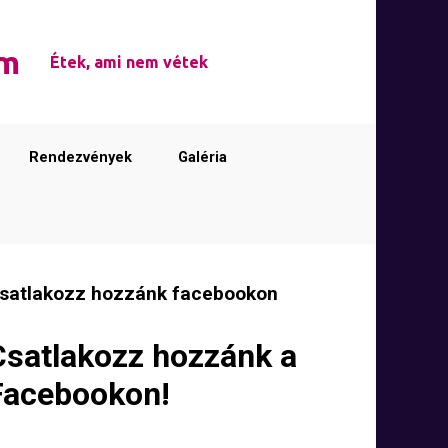
em
Étek, ami nem vétek
Rendezvények
Galéria
satlakozz hozzánk facebookon
Csatlakozz hozzánk a
Facebookon!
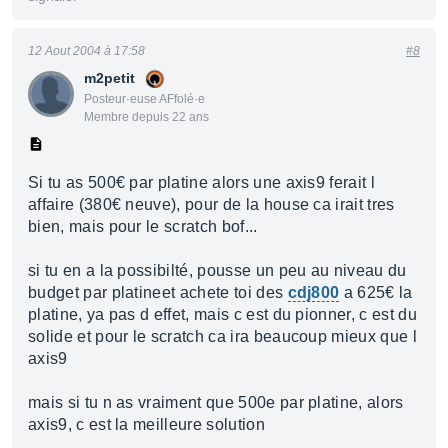
12 Aout 2004 à 17:58
#8
m2petit
Posteur·euse AFfolé·e
Membre depuis 22 ans
Si tu as 500€ par platine alors une axis9 ferait l
affaire (380€ neuve), pour de la house ca irait tres
bien, mais pour le scratch bof...
si tu en a la possibilté, pousse un peu au niveau du
budget par platineet achete toi des
cdj800
a 625€ la
platine, ya pas d effet, mais c est du pionner, c est du
solide et pour le scratch ca ira beaucoup mieux que l
axis9
mais si tu n as vraiment que 500e par platine, alors
axis9, c est la meilleure solution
____
* **TASK ITEM**
Copy out the text read from every page in the data above, word for word, and leave the pictures out.

* **RESPONSE**
em
Étek, ami nem vétek
Rendezvények
Galéria
satlakozz hozzánk facebookon
Csatlakozz hozzánk a
Facebookon!
12 Aout 2004 à 17:58
#8
m2petit
Posteur·euse AFfolé·e
Membre depuis 22 ans
Si tu as 500€ par platine alors une axis9 ferait l
affaire (380€ neuve), pour de la house ca irait tres
bien, mais pour le scratch bof...
si tu en a la possibilté, pousse un peu au niveau du
budget par platineet achete toi des
cdj800
a 625€ la
platine, ya pas d effet, mais c est du pionner, c est du
solide et pour le scratch ca ira beaucoup mieux que l
axis9
mais si tu n as vraiment que 500e par platine, alors
axis9, c est la meilleure solution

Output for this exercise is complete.